Nii Lante Vanderpuye said this when he officially brought the curtains down on the 7th ECOWAS Trade Fair held at the Accra International Trade Fair from October 31 to November 11, 2013.

Hosted by Ghana and organised by the ECOWAS Commission as a tool to promote regional integration, the 12-day event was on the theme: “Regional Integration through Trade”. It attracted over 690 exhibitors from 12 countries, out of the 706 exhibitors expected from the 15 ECOWAS member states.

“The ECOWAS market is important to all member-states and we must keep it open and further develop it. The roadblocks, unauthorized tariffs and so on which impede the free movement of goods and persons across borders should be removed,” the minister urged.

He lamented that even advanced countries which were far ahead of West African countries still kept open borders and made movements free, much more a region which needed to grow and reduce poverty through trade.

Statistics indicate that Africa contributes about 11 per cent of world trade and does around 12 per cent of trade within itself. However, should Africa increase trading among itself, it could contribute about 26 per cent of world trade, and that means enormous opportunities for growth, development and poverty reduction.

While commending the organisers for putting up a successful trade fair where exhibitors displayed their wares and networked, he called on the ECOWAS Commission to ensure that all member states rallied round the ECOWAS Trade Fair and not organise own country fairs to run currently with the ECOWAS edition.

A Customs Specialist at the ECOWAS Commission, Mr Felix Kwakye, who spoke on behalf of the ECOWAS Commissioner for Trade, Industry, Mines, Customs and Free Movement, Mr Hamid Ahmed, said the fair was in line with trade development, which was one of the pillars of the integration agenda contained in the revised ECOWAS Treaty.

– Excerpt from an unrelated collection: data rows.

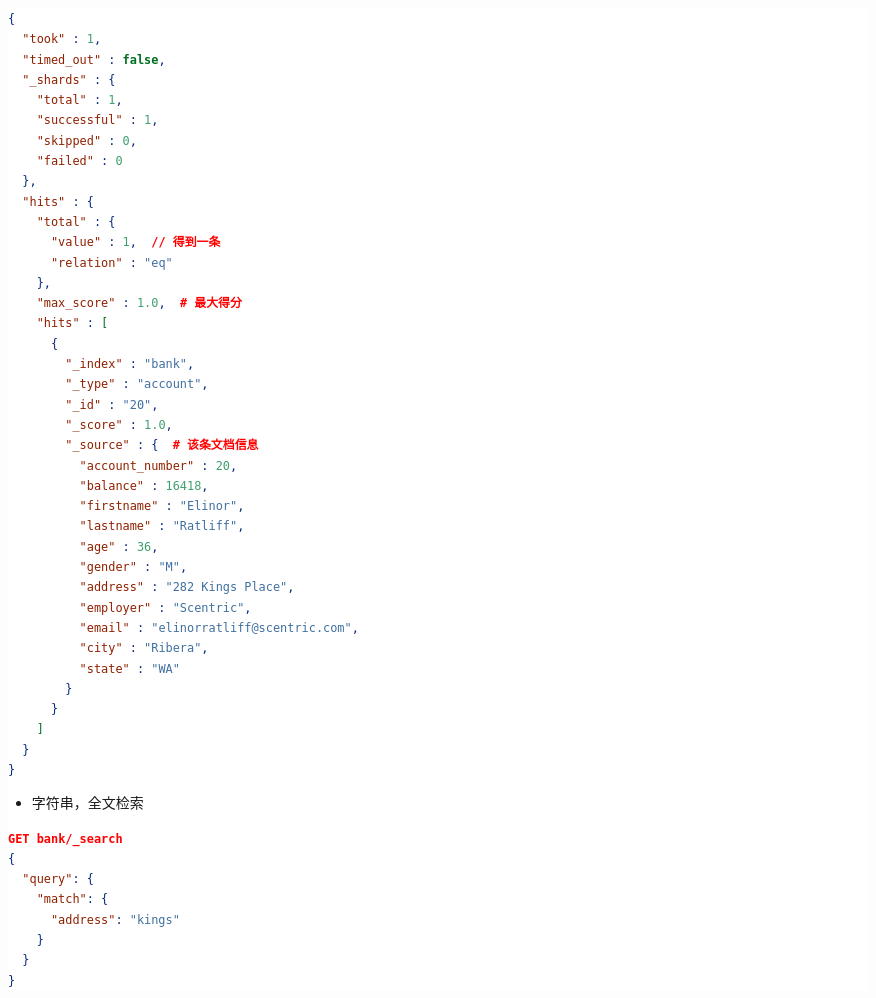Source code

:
 ```json
{
  "took" : 1,
  "timed_out" : false,
  "_shards" : {
    "total" : 1,
    "successful" : 1,
    "skipped" : 0,
    "failed" : 0
  },
  "hits" : {
    "total" : {
      "value" : 1,  // 得到一条
      "relation" : "eq"
    },
    "max_score" : 1.0,  # 最大得分
    "hits" : [
      {
        "_index" : "bank",
        "_type" : "account",
        "_id" : "20",
        "_score" : 1.0,
        "_source" : {  # 该条文档信息
          "account_number" : 20,
          "balance" : 16418,
          "firstname" : "Elinor",
          "lastname" : "Ratliff",
          "age" : 36,
          "gender" : "M",
          "address" : "282 Kings Place",
          "employer" : "Scentric",
          "email" : "elinorratliff@scentric.com",
          "city" : "Ribera",
          "state" : "WA"
        }
      }
    ]
  }
}


```

- 字符串，全文检索

```json
GET bank/_search
{
  "query": {
    "match": {
      "address": "kings"
    }
  }
}

```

He expressed the hope that the networking opportunities created at the fair, which brought together manufacturers, investors, traders and services providers among others would be translated into real business linkages and business deal to deepen the economic development of the region.

Mr Kwakye said although the fair largely lived up to the billing, organisers had taken cognisance of complaints of the restrictions to free movement of goods and persons along the West Coast and would work with the individual countries and at the highest levels to resolve them.

He said the ECOWAS Commission in collaboration with the Customs and Immigration services of member countries would liaise to resolve the challenges.

The fair brought together exhibitors of textiles products, garments, footwear, agro-foods, machinery, pharmaceuticals and other health products who displayed their wares.

Each participating country was given a day to market themselves, products and companies to investors and the rest of the region as a form of harnessing the inter-linkages within the region.